[1] Nothing is more edifying in its way than a sermon on any moral subject by the Saturday Review. There is a piquancy in the tone of the qualities rarely united, which rivets attention, and fairly compels wakefulness to the very enda curious mixture of Draco and Pecksniff, of sneering and snivelling, which, though unusual, is most highly entertaining. Last Saturday the discourse was against persecution in religion, with a special application to Professor Huxley; and the practical moral enforced was the duty of the municipality and of Catholics. Mr. Huxley had protested in the London School Board against rendering public financial support to schools in which the children will be taught according to the Syllabus and taught moreover by men who yield an enthusiastic assent to the Vatican dogma on infallibility. He said that it was
One of the most fixed and distinct articles of his creed that there was no engine so carefully calculated for the destruction of all that was highest in the moral nature of mankind, as that engine which was at present wielded by the Ultramontane section of the Catholic Church. In common logical consistency they could never be satisfied with anything whatever but complete possession of the whole minds and souls of the children whom they had in their hands. He held that the predominance of their views was absolutely destructive of all that was highest in the nature of man. It was destructive of everything like freedom and intellectual progress, and he believed it was absolutely inconsistent with every possible form of free government. It was the duty of every man that cared for the elevation of his fellow men, for that intellectual freedom which had made this and every other country worthy of the name, and for that political freedom which was supposed to be dear to every Englishman, to beware of giving support to this system.

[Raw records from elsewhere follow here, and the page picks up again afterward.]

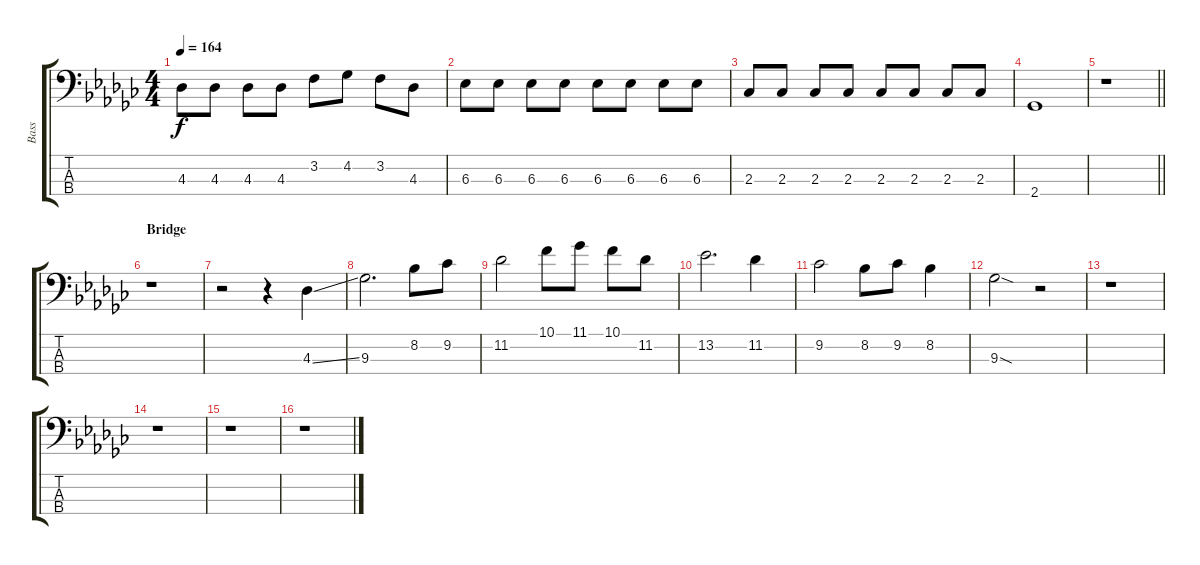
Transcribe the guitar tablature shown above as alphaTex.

\track ("Bass" "Bass") {instrument electricbasspick}
\staff {score tabs}
\tuning (G2 D2 A1 E1) {hide}
\ts (4 4)
\tempo 164
\clef f4
\ks gb
4.3.8{dy f} 4.3.8 4.3.8 4.3.8 3.2.8 4.2.8 3.2.8 4.3.8 |
6.3.8 6.3.8 6.3.8 6.3.8 6.3.8 6.3.8 6.3.8 6.3.8 |
2.3.8 2.3.8 2.3.8 2.3.8 2.3.8 2.3.8 2.3.8 2.3.8 |
2.4.1 |
\barLineRight lightlight
r.1 |
\section ("" "Bridge")
r.1 |
r.2 r.4 4.3{ss}.4 |
9.3.2{d} 8.2.8 9.2.8 |
11.2.2 10.1.8 11.1.8 10.1.8 11.2.8 |
13.2.2{d} 11.2.4 |
9.2.2 8.2.8 9.2.8 8.2.4 |
9.3{sod}.2 r.2 |
r.1 |
r.1 |
r.1 |
r.1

Professor Huxley, therefore, in giving utterance to these statements, has become a "persecutor." It is nothing but a matter of opinion by faith, or the Jermyn-street doctrine on the Hippocampus major, or the Papal doctrine on the Infallibility is the most pernicious to society; and if one opinion be assisted by the State all religious opinion may be so assisted, since no one of them is in a position to assume its own innocuousness, and to extrude its rivals from the patronage of the state.
The argument of the Saturday Review from beginning to end is plainly a misrepresentation of the scope of Professor Huxleys protest. The position taken by him was not as is here alleged. "You may, for aught I care, endow every form of Protestantism, but you must not endow Ultramontane Romanism, because it is dangerous to the development of the mind"; but it is this: "If you begin to endow religious systems in the form of denominational schools you will be compelled on the ground of civil justice and political equality to endow Ultramontane Romanism, and even atheistical philosophy and no religions; and that in my judgment is an evil so great that it is suicidal for a State to offer them pecuniary support. Whence it follows that you ought to abandon the endowment of all denominational schools, so that on the one hand the State may take no damage from pernicious teaching, and on the other hand that the supporters of such teaching may not have just reason to complain of special disabilities." This, as we understand it, is the gist of Professor Huxleys argument, and it stands on an unassailable foundation. To call this persecution is to trifle with language and with fact, and suggests the charitable wish that some school board would teach the Saturday Review the proper use of the English tongue. Foremost as we have been in advocating the doctrine of religious equality in relation to the State, we should regard as fatal to all real liberty and political equality the notion that it is intolerance for one man to express, as Professor Huxley had done, his conscientious conviction of the pernicious quality of his neighbours creed. In proportion as we uphold equality of confessions before the law, ought we to maintain the freedom of controversy between religion and no-religion. "Let truth and falsehood grapple." Canon Cromwell and Professor Huxley think each others religious views pernicious. Let them say so with all the vigour and eloquence of which they are masters. But let it not be said that it is intolerance to express their belief, or persecution if they are both prevented from teaching their religion at the expense of the State.